The women on the Board of Directors talk often with the women staffers and our conversations insure that the House is running efficiently and that the tenants are well cared for. We’ve also formed friendships and talk about our own losses, transitions, traumas and misadventures in caregiving. We encourage Talking. Talking has the power to heal.

The Bell Let’s Talk Day encourages people to talk openly about their own mental health. It is a successful example of hashtag activism that relies on freely posted social media conversations. The more participation Bell Canada gets, the more they promise to gift tax deductible monies to organizations in the field of mental health. Most mental illness supporting organizations desperately need financing because Government funding is never enough.

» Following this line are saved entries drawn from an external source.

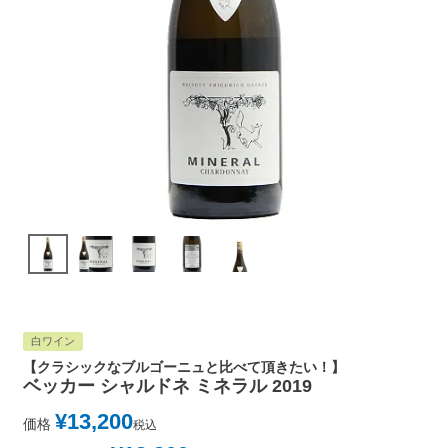
白ワイン
【クラシックなブルゴーニュと比べて頂きたい！】
ベッカー シャルドネ ミネラル 2019
¥
13,200
価格
税込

We know. In an attempt to streamline budgets, Ontario’s Provincial Government has dissolved the Integrated Health Network (LHIN) that subsidizes this Transitional Home. As a result, the property management is planning to sell all such non profiting properties and we, like other smaller organizations are being forced to integrate with other mental health facilities.

George Herman House is closing and saying goodbye to decades of holistic living, compassionate care and hours of listening to timid voices and broken hearts. There ought to be a eulogy of sorts.

An integration team has secured housing elsewhere for the women, jobs for the staff and all of the women have been told. Everyone is now talking about the 44 year legacy that we are all moving away from. We will weep, for certain at the loss of a namesake and will forever honour the memory of an Unnamed Sister, whose story, started it all.

Let’s talk about Mental Health. Let’s talk about the closure of George Herman House because it deserves to be acknowledged as a pioneering model of how we encourage recovery from mental health diagnoses.